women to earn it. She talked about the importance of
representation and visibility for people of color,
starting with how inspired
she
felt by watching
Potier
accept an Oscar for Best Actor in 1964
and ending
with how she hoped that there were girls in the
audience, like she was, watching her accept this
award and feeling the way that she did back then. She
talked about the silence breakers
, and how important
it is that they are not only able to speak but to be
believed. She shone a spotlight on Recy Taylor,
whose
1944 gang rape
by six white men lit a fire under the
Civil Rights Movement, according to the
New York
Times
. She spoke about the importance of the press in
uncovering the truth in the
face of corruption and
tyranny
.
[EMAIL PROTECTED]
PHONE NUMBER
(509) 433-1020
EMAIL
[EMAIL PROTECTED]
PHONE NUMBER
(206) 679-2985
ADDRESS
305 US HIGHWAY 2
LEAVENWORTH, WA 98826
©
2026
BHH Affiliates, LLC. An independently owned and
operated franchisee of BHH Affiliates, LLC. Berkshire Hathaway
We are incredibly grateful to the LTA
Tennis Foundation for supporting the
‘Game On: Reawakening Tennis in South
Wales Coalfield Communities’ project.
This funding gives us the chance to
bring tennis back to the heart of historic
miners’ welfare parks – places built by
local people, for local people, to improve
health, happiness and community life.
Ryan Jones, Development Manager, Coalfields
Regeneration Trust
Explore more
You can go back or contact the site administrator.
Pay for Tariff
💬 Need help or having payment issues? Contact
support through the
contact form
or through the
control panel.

...

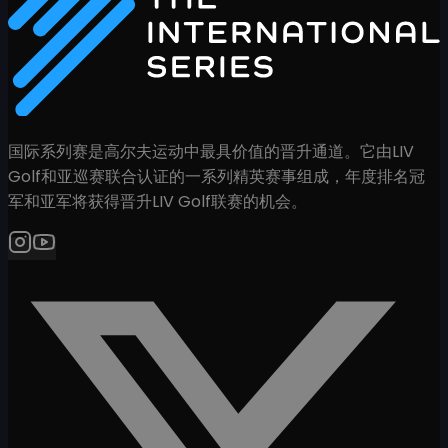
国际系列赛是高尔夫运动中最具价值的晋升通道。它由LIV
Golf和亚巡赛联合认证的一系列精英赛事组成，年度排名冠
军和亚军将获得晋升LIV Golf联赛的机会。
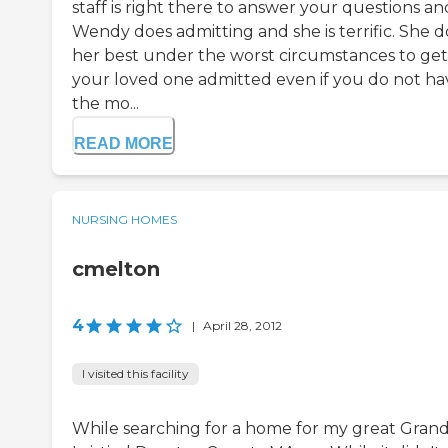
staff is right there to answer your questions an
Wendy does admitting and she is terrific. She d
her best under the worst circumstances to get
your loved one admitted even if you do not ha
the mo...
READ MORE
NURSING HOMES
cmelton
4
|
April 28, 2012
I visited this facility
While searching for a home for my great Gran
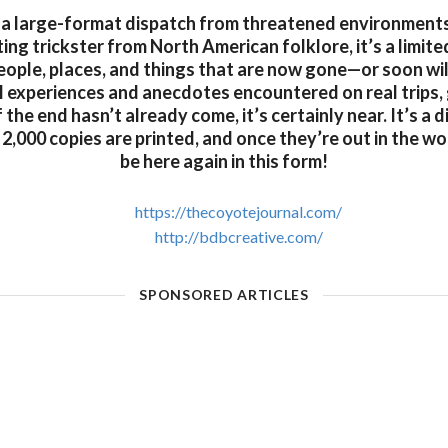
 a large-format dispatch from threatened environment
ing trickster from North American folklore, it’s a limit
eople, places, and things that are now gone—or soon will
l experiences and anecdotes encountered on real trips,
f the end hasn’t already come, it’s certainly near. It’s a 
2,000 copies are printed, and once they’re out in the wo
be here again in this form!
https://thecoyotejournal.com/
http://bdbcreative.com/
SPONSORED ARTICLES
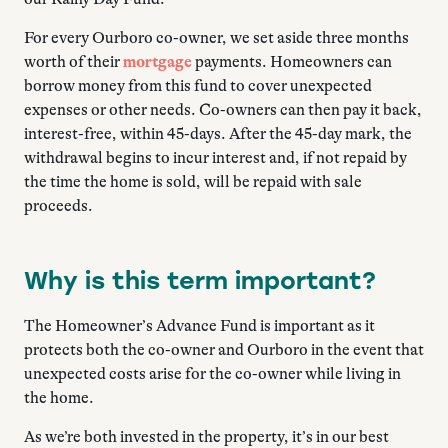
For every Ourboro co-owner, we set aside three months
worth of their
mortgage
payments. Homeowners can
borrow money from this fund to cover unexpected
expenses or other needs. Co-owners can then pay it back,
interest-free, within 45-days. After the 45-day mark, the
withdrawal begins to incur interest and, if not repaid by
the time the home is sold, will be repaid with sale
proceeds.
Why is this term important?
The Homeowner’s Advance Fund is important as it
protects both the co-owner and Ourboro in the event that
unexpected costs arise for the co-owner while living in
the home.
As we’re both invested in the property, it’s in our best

==

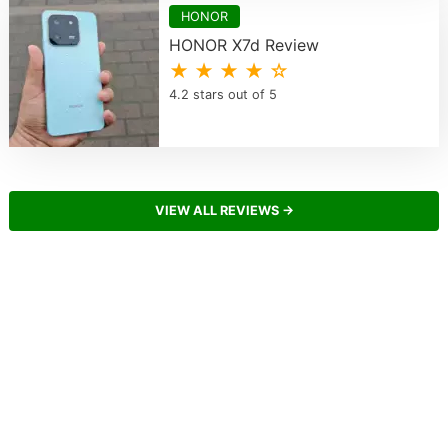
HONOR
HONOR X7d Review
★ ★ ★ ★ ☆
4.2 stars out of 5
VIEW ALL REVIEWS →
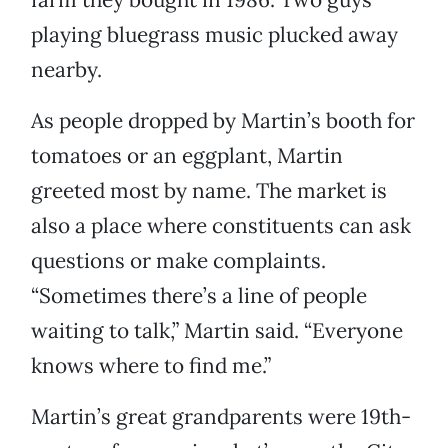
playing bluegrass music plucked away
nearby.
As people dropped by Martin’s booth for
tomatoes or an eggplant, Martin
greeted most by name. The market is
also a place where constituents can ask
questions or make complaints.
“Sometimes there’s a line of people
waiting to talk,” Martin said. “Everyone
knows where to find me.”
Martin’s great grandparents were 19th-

Work required:
Beginning at the line with "by six white men lit a fire under the" and stopping after the line with "local people, for local people, to improve", please write out every line of the data above exactly and nothing else.

Solved problem:
by six white men lit a fire under the
Civil Rights Movement, according to the
New York
Times
. She spoke about the importance of the press in
uncovering the truth in the
face of corruption and
tyranny
.
[EMAIL PROTECTED]
PHONE NUMBER
(509) 433-1020
EMAIL
[EMAIL PROTECTED]
PHONE NUMBER
(206) 679-2985
ADDRESS
305 US HIGHWAY 2
LEAVENWORTH, WA 98826
©
2026
BHH Affiliates, LLC. An independently owned and
operated franchisee of BHH Affiliates, LLC. Berkshire Hathaway
We are incredibly grateful to the LTA
Tennis Foundation for supporting the
‘Game On: Reawakening Tennis in South
Wales Coalfield Communities’ project.
This funding gives us the chance to
bring tennis back to the heart of historic
miners’ welfare parks – places built by
local people, for local people, to improve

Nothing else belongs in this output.